§ Entries supplied

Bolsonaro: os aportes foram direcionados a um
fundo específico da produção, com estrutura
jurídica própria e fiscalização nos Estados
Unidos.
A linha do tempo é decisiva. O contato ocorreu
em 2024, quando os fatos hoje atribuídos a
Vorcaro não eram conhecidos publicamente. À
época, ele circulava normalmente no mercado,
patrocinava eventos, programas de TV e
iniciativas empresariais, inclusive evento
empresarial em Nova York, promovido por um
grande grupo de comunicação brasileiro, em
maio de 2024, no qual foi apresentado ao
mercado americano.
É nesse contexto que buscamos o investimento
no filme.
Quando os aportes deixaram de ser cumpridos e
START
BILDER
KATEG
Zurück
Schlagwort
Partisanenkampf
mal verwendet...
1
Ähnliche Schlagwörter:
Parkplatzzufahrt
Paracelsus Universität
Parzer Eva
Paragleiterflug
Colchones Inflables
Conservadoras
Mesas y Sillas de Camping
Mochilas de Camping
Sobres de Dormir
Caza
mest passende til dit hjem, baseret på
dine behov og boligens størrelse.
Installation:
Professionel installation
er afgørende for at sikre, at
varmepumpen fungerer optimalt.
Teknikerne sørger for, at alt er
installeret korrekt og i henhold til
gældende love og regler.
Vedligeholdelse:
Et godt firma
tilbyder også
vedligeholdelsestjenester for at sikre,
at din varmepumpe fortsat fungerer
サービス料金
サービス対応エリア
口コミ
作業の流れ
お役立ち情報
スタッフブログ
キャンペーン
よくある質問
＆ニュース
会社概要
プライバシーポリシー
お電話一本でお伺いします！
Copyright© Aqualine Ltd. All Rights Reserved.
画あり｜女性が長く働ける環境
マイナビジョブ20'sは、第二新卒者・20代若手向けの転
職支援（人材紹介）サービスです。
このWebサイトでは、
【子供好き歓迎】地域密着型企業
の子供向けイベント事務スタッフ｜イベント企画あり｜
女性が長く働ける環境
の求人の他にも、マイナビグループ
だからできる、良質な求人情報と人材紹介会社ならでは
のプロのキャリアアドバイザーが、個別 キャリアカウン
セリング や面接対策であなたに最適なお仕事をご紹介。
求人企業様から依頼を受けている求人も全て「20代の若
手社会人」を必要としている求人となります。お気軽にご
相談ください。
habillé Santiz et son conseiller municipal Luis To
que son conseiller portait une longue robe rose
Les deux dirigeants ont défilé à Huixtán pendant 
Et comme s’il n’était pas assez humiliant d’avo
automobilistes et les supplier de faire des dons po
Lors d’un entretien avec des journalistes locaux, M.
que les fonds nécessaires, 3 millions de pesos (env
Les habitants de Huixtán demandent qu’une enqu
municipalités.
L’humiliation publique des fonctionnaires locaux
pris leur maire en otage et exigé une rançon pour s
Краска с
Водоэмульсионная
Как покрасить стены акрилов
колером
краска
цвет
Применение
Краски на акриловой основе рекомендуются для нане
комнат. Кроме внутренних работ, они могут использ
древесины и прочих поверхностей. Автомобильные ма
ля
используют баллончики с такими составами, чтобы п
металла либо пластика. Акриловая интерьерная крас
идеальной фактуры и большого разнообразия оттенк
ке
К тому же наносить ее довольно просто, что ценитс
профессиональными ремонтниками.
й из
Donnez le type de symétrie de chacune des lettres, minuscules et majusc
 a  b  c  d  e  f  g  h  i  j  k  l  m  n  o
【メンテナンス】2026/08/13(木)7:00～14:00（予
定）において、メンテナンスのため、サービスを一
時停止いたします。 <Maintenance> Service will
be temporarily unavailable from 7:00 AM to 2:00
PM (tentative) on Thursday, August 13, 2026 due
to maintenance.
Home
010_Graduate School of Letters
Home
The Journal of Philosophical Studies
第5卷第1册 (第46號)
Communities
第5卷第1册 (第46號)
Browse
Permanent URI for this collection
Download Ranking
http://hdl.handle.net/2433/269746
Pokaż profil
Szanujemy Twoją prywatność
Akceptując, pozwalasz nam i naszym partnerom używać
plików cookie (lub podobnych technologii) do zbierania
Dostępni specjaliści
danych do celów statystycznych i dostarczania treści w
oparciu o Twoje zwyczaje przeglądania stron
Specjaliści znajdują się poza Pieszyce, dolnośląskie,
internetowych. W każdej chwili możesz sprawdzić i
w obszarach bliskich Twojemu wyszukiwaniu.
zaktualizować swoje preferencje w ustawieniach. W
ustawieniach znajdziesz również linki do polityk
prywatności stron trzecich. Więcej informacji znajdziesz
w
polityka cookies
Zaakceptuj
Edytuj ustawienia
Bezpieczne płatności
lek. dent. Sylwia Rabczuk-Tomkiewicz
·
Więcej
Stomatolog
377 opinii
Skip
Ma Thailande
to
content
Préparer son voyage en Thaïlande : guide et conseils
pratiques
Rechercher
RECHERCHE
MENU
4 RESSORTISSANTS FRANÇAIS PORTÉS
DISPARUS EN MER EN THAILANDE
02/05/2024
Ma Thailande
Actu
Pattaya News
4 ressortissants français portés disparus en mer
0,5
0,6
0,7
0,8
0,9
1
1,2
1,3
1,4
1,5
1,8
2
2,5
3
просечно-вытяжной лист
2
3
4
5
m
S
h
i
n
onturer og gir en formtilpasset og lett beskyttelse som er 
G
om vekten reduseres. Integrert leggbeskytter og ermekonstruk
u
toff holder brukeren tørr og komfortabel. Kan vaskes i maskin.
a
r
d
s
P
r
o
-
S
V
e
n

§ Task directions
Exact copies of all entries are what's needed here.

§ Reply to the task
Bolsonaro: os aportes foram direcionados a um
fundo específico da produção, com estrutura
jurídica própria e fiscalização nos Estados
Unidos.
A linha do tempo é decisiva. O contato ocorreu
em 2024, quando os fatos hoje atribuídos a
Vorcaro não eram conhecidos publicamente. À
época, ele circulava normalmente no mercado,
patrocinava eventos, programas de TV e
iniciativas empresariais, inclusive evento
empresarial em Nova York, promovido por um
grande grupo de comunicação brasileiro, em
maio de 2024, no qual foi apresentado ao
mercado americano.
É nesse contexto que buscamos o investimento
no filme.
Quando os aportes deixaram de ser cumpridos e
START
BILDER
KATEG
Zurück
Schlagwort
Partisanenkampf
mal verwendet...
1
Ähnliche Schlagwörter:
Parkplatzzufahrt
Paracelsus Universität
Parzer Eva
Paragleiterflug
Colchones Inflables
Conservadoras
Mesas y Sillas de Camping
Mochilas de Camping
Sobres de Dormir
Caza
mest passende til dit hjem, baseret på
dine behov og boligens størrelse.
Installation:
Professionel installation
er afgørende for at sikre, at
varmepumpen fungerer optimalt.
Teknikerne sørger for, at alt er
installeret korrekt og i henhold til
gældende love og regler.
Vedligeholdelse:
Et godt firma
tilbyder også
vedligeholdelsestjenester for at sikre,
at din varmepumpe fortsat fungerer
サービス料金
サービス対応エリア
口コミ
作業の流れ
お役立ち情報
スタッフブログ
キャンペーン
よくある質問
＆ニュース
会社概要
プライバシーポリシー
お電話一本でお伺いします！
Copyright© Aqualine Ltd. All Rights Reserved.
画あり｜女性が長く働ける環境
マイナビジョブ20'sは、第二新卒者・20代若手向けの転
職支援（人材紹介）サービスです。
このWebサイトでは、
【子供好き歓迎】地域密着型企業
の子供向けイベント事務スタッフ｜イベント企画あり｜
女性が長く働ける環境
の求人の他にも、マイナビグループ
だからできる、良質な求人情報と人材紹介会社ならでは
のプロのキャリアアドバイザーが、個別 キャリアカウン
セリング や面接対策であなたに最適なお仕事をご紹介。
求人企業様から依頼を受けている求人も全て「20代の若
手社会人」を必要としている求人となります。お気軽にご
相談ください。
habillé Santiz et son conseiller municipal Luis To
que son conseiller portait une longue robe rose
Les deux dirigeants ont défilé à Huixtán pendant 
Et comme s’il n’était pas assez humiliant d’avo
automobilistes et les supplier de faire des dons po
Lors d’un entretien avec des journalistes locaux, M.
que les fonds nécessaires, 3 millions de pesos (env
Les habitants de Huixtán demandent qu’une enqu
municipalités.
L’humiliation publique des fonctionnaires locaux
pris leur maire en otage et exigé une rançon pour s
Краска с
Водоэмульсионная
Как покрасить стены акрилов
колером
краска
цвет
Применение
Краски на акриловой основе рекомендуются для нане
комнат. Кроме внутренних работ, они могут использ
древесины и прочих поверхностей. Автомобильные ма
ля
используют баллончики с такими составами, чтобы п
металла либо пластика. Акриловая интерьерная крас
идеальной фактуры и большого разнообразия оттенк
ке
К тому же наносить ее довольно просто, что ценитс
профессиональными ремонтниками.
й из
Donnez le type de symétrie de chacune des lettres, minuscules et majusc
 a  b  c  d  e  f  g  h  i  j  k  l  m  n  o
【メンテナンス】2026/08/13(木)7:00～14:00（予
定）において、メンテナンスのため、サービスを一
時停止いたします。 <Maintenance> Service will
be temporarily unavailable from 7:00 AM to 2:00
PM (tentative) on Thursday, August 13, 2026 due
to maintenance.
Home
010_Graduate School of Letters
Home
The Journal of Philosophical Studies
第5卷第1册 (第46號)
Communities
第5卷第1册 (第46號)
Browse
Permanent URI for this collection
Download Ranking
http://hdl.handle.net/2433/269746
Pokaż profil
Szanujemy Twoją prywatność
Akceptując, pozwalasz nam i naszym partnerom używać
plików cookie (lub podobnych technologii) do zbierania
Dostępni specjaliści
danych do celów statystycznych i dostarczania treści w
oparciu o Twoje zwyczaje przeglądania stron
Specjaliści znajdują się poza Pieszyce, dolnośląskie,
internetowych. W każdej chwili możesz sprawdzić i
w obszarach bliskich Twojemu wyszukiwaniu.
zaktualizować swoje preferencje w ustawieniach. W
ustawieniach znajdziesz również linki do polityk
prywatności stron trzecich. Więcej informacji znajdziesz
w
polityka cookies
Zaakceptuj
Edytuj ustawienia
Bezpieczne płatności
lek. dent. Sylwia Rabczuk-Tomkiewicz
·
Więcej
Stomatolog
377 opinii
Skip
Ma Thailande
to
content
Préparer son voyage en Thaïlande : guide et conseils
pratiques
Rechercher
RECHERCHE
MENU
4 RESSORTISSANTS FRANÇAIS PORTÉS
DISPARUS EN MER EN THAILANDE
02/05/2024
Ma Thailande
Actu
Pattaya News
4 ressortissants français portés disparus en mer
0,5
0,6
0,7
0,8
0,9
1
1,2
1,3
1,4
1,5
1,8
2
2,5
3
просечно-вытяжной лист
2
3
4
5
m
S
h
i
n
onturer og gir en formtilpasset og lett beskyttelse som er 
G
om vekten reduseres. Integrert leggbeskytter og ermekonstruk
u
toff holder brukeren tørr og komfortabel. Kan vaskes i maskin.
a
r
d
s
P
r
o
-
S
V
e
n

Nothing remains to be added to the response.